It’s been 2018 for less than a week, but that’s apparently long enough to gin up a faux scandal about Vermont Sen. Bernie Sanders’ allegedly lavish spending habits.
This time Sanders is in trouble for sporting a winter coat at New York City Mayor Bill de Blasio’s swearing-in ceremony on New Year’s Day that a gumshoe reporter at the conservative Daily Wire discovered retails for $690.
Mainstream news outlets were quick to jump on the item with their own well-perfected sanctimonious outrage.
Sanders’ supposed hypocrisy is a favorite topic of Newsweek, which used a similar formulation in June to call out Sanders for raking in more than $1 million in 2016, largely thanks to book royalties.
Back in August 2016, we were meant to be absolutely furious that Sanders and his wife Jane O’Meara Sanders purchased a $600,000 summer home on Lake Champlain in Vermont.

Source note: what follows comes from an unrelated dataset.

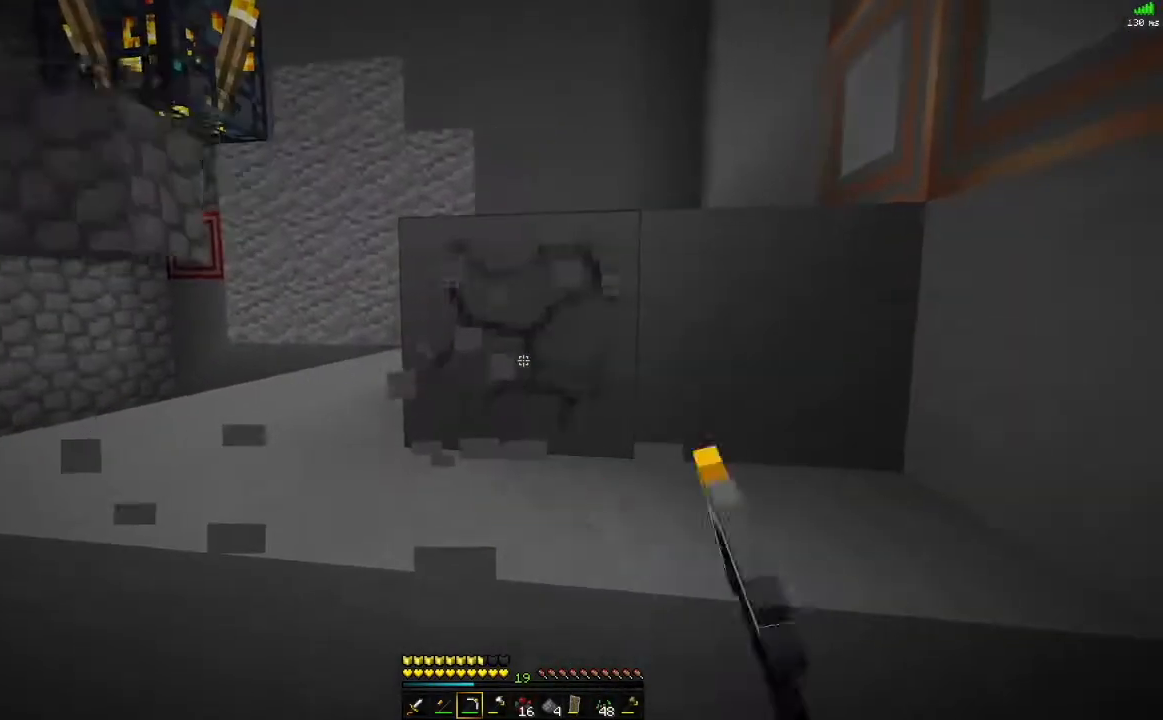
{"keys": ["space", "w"], "mouse": ["left"], "events": [[334, "w", "down"], [450, "space", "down"]]}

The point of all of the handwringing is to claim that a person with modest wealth effectively has no right to denounce the greedy behavior of America’s wealthiest people or indict the economic and political system that generates vast income and wealth inequality.
As it turns out, Sanders received the coat as a gift from his stepson Dave, who used to work for the Vermont-based clothing company Burton, according to Sanders’ staff.
But even if he hadn’t, this subgenre of journalism gets progressive politics, let alone Sanders’ brand of democratic socialism, all wrong.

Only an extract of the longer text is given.